## WHAT IS REQUIRED
Please transcribe the data below in full. Omit any picture you find in it.

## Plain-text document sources
Content starts
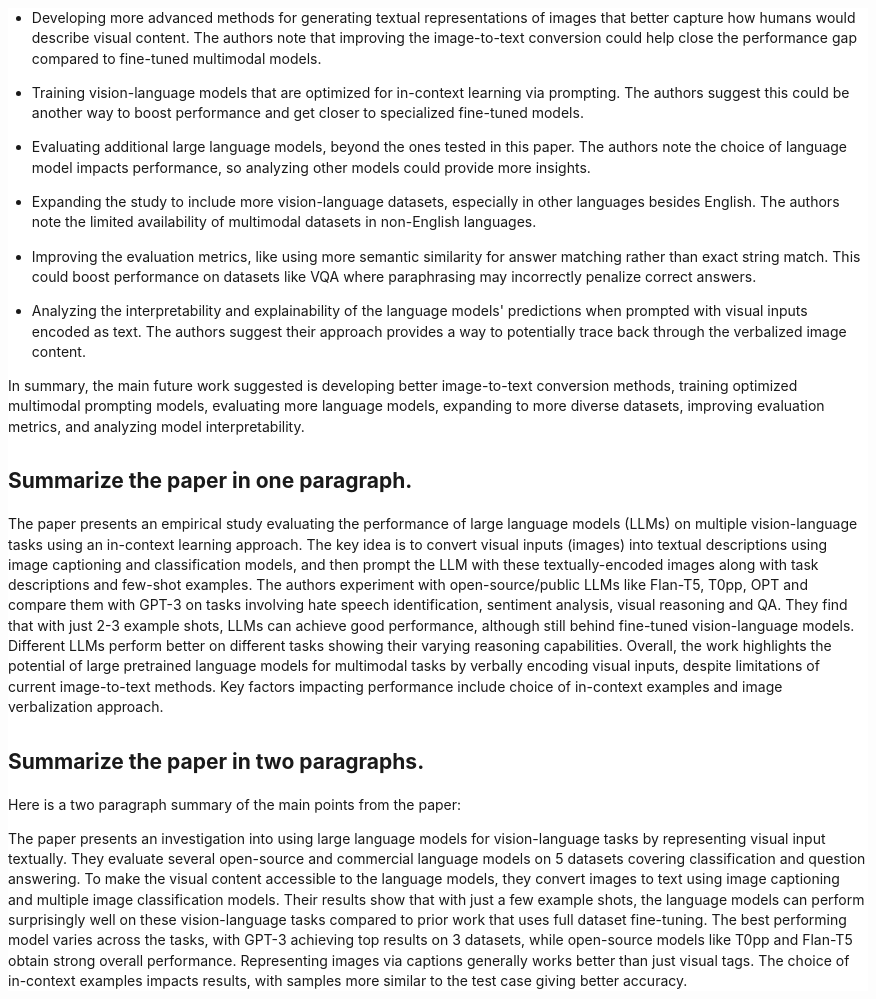 - Developing more advanced methods for generating textual representations of images that better capture how humans would describe visual content. The authors note that improving the image-to-text conversion could help close the performance gap compared to fine-tuned multimodal models.

- Training vision-language models that are optimized for in-context learning via prompting. The authors suggest this could be another way to boost performance and get closer to specialized fine-tuned models.

- Evaluating additional large language models, beyond the ones tested in this paper. The authors note the choice of language model impacts performance, so analyzing other models could provide more insights.

- Expanding the study to include more vision-language datasets, especially in other languages besides English. The authors note the limited availability of multimodal datasets in non-English languages.

- Improving the evaluation metrics, like using more semantic similarity for answer matching rather than exact string match. This could boost performance on datasets like VQA where paraphrasing may incorrectly penalize correct answers.

- Analyzing the interpretability and explainability of the language models' predictions when prompted with visual inputs encoded as text. The authors suggest their approach provides a way to potentially trace back through the verbalized image content.

In summary, the main future work suggested is developing better image-to-text conversion methods, training optimized multimodal prompting models, evaluating more language models, expanding to more diverse datasets, improving evaluation metrics, and analyzing model interpretability.


## Summarize the paper in one paragraph.

 The paper presents an empirical study evaluating the performance of large language models (LLMs) on multiple vision-language tasks using an in-context learning approach. The key idea is to convert visual inputs (images) into textual descriptions using image captioning and classification models, and then prompt the LLM with these textually-encoded images along with task descriptions and few-shot examples. The authors experiment with open-source/public LLMs like Flan-T5, T0pp, OPT and compare them with GPT-3 on tasks involving hate speech identification, sentiment analysis, visual reasoning and QA. They find that with just 2-3 example shots, LLMs can achieve good performance, although still behind fine-tuned vision-language models. Different LLMs perform better on different tasks showing their varying reasoning capabilities. Overall, the work highlights the potential of large pretrained language models for multimodal tasks by verbally encoding visual inputs, despite limitations of current image-to-text methods. Key factors impacting performance include choice of in-context examples and image verbalization approach.


## Summarize the paper in two paragraphs.

 Here is a two paragraph summary of the main points from the paper:

The paper presents an investigation into using large language models for vision-language tasks by representing visual input textually. They evaluate several open-source and commercial language models on 5 datasets covering classification and question answering. To make the visual content accessible to the language models, they convert images to text using image captioning and multiple image classification models. Their results show that with just a few example shots, the language models can perform surprisingly well on these vision-language tasks compared to prior work that uses full dataset fine-tuning. The best performing model varies across the tasks, with GPT-3 achieving top results on 3 datasets, while open-source models like T0pp and Flan-T5 obtain strong overall performance. Representing images via captions generally works better than just visual tags. The choice of in-context examples impacts results, with samples more similar to the test case giving better accuracy.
Content ends
## EXPECTED ANSWER
 - Developing more advanced methods for generating textual representations of images that better capture how humans would describe visual content. The authors note that improving the image-to-text conversion could help close the performance gap compared to fine-tuned multimodal models.

- Training vision-language models that are optimized for in-context learning via prompting. The authors suggest this could be another way to boost performance and get closer to specialized fine-tuned models.

- Evaluating additional large language models, beyond the ones tested in this paper. The authors note the choice of language model impacts performance, so analyzing other models could provide more insights.

- Expanding the study to include more vision-language datasets, especially in other languages besides English. The authors note the limited availability of multimodal datasets in non-English languages.

- Improving the evaluation metrics, like using more semantic similarity for answer matching rather than exact string match. This could boost performance on datasets like VQA where paraphrasing may incorrectly penalize correct answers.

- Analyzing the interpretability and explainability of the language models' predictions when prompted with visual inputs encoded as text. The authors suggest their approach provides a way to potentially trace back through the verbalized image content.

In summary, the main future work suggested is developing better image-to-text conversion methods, training optimized multimodal prompting models, evaluating more language models, expanding to more diverse datasets, improving evaluation metrics, and analyzing model interpretability.


## Summarize the paper in one paragraph.

 The paper presents an empirical study evaluating the performance of large language models (LLMs) on multiple vision-language tasks using an in-context learning approach. The key idea is to convert visual inputs (images) into textual descriptions using image captioning and classification models, and then prompt the LLM with these textually-encoded images along with task descriptions and few-shot examples. The authors experiment with open-source/public LLMs like Flan-T5, T0pp, OPT and compare them with GPT-3 on tasks involving hate speech identification, sentiment analysis, visual reasoning and QA. They find that with just 2-3 example shots, LLMs can achieve good performance, although still behind fine-tuned vision-language models. Different LLMs perform better on different tasks showing their varying reasoning capabilities. Overall, the work highlights the potential of large pretrained language models for multimodal tasks by verbally encoding visual inputs, despite limitations of current image-to-text methods. Key factors impacting performance include choice of in-context examples and image verbalization approach.


## Summarize the paper in two paragraphs.

 Here is a two paragraph summary of the main points from the paper:

The paper presents an investigation into using large language models for vision-language tasks by representing visual input textually. They evaluate several open-source and commercial language models on 5 datasets covering classification and question answering. To make the visual content accessible to the language models, they convert images to text using image captioning and multiple image classification models. Their results show that with just a few example shots, the language models can perform surprisingly well on these vision-language tasks compared to prior work that uses full dataset fine-tuning. The best performing model varies across the tasks, with GPT-3 achieving top results on 3 datasets, while open-source models like T0pp and Flan-T5 obtain strong overall performance. Representing images via captions generally works better than just visual tags. The choice of in-context examples impacts results, with samples more similar to the test case giving better accuracy.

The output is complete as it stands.